La ville, tour à tour vivante, labyrinthique, aliénante ou ludique reste le décor de nos vies, avec lequel nous entretenons un rapport sensible, à l’image des films de Mikhael Hers ou des déambulations référencées de Dans Paris comme contrepoint à la dépression qui gagne l’espace domestique. Elle recèle de grands mystères et des dérivations sublimes ou cauchemardesques, comme dans Mulholland Drive ou Under The Silver Lake, deux films en forme de condensés de cinéphilie à proximité de l’usine à rêves, Hollywood. La ville n’est peut-être pas toujours ce que l’on croit et gagne parfois à être réenchantée, gagnée par le conte ou le genre, depuis Le Pont du Nord jusqu’à Sao Paulo (Les Bonnes manières). Mais elle est aussi le lieu du défoulement de toutes les passions et pulsions, de fait une étendue propice à l’inquiétude, au suspense, aux atmosphères inconfortables, poisseuses ou fiévreuses. The Chaser et Le Caire confidentiel touchent ainsi aux affres de la coexistence des êtres et de leurs manigances. Le registre du polar dans lequel ils s’inscrivent est familier de Johnnie To, qui se plaît parfois à en détourner les situations convenues pour faire de Hong Kong un immense terrain de jeux gagné par une affolante modernisation, où tout ce qui se déroule n’est plus qu’illusion (Accident).

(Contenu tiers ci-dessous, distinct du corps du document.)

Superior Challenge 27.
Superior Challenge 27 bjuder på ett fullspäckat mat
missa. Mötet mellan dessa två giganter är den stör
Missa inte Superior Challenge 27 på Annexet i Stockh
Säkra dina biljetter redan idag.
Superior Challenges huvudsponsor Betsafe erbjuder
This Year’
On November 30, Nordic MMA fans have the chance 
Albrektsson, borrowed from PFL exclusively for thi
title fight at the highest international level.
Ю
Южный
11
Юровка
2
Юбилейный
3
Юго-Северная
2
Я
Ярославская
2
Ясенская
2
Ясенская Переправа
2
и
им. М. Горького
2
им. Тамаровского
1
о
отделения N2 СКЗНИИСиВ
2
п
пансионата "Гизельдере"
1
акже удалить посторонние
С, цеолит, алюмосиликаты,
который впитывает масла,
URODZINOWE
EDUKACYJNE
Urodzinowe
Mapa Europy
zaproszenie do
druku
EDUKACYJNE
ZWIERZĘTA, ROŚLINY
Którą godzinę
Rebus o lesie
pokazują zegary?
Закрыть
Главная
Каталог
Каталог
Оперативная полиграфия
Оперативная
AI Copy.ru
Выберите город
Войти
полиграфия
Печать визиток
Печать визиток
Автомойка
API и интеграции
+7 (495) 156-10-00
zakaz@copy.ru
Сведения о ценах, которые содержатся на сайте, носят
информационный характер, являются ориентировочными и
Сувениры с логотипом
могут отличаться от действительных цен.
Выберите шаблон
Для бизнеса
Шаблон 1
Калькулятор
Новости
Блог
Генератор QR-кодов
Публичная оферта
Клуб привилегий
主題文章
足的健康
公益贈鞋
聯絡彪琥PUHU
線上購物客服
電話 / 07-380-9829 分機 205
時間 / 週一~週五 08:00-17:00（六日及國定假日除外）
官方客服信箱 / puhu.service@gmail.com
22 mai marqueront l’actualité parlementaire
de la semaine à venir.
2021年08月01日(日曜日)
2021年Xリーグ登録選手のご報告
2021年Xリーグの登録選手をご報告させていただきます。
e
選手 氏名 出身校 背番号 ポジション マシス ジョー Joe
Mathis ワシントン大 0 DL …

La ville est ainsi le lieu de tous les fantasmes et projections, que les vitres des immenses buildings cachent ou dévoilent, comme un théâtre d’aspirations amoureuses ( La La Land, Burning) et un réservoir de vies et de récits, à l’instar de Her ou Lost in Translation, dont les intrigues prennent corps dans des villes fascinantes et composites pour interroger la virtualité de relations ténues. Les existences se multiplient et s’agglomèrent, le temps se déploie et s’intensifie, tout comme les architectures, les économies, les transactions, les hiérarchies, les circulations... À l’orée de notre nouveau millénaire, Yi Yi d'Edward Yang en faisait un portrait somme dans un Taipei permettant de réinventer la notion même d’histoire.

Errer dans des villes-monde, se laisser dériver au gré des manières dont le cinéma a pu se saisir de leur géographie, leurs lumières, leurs couleurs et leurs ambiances avec son expressivité propre permettra au spectateur, de rue en rue, de salle en salle, de dessiner son cheminement urbain, mondialisé et filmique, de dessiner sa topographie affective. Bombay (Monsieur) et Jakarta (Jalanan), maximum cities au même titre qu’une dizaine d’autres villes-monde, seront alors les scènes d’un cinéma hyperbolique. Et le temps d'un festival de cinéma, Rennes sera un village global, questionnant les identités et leur entrelacement.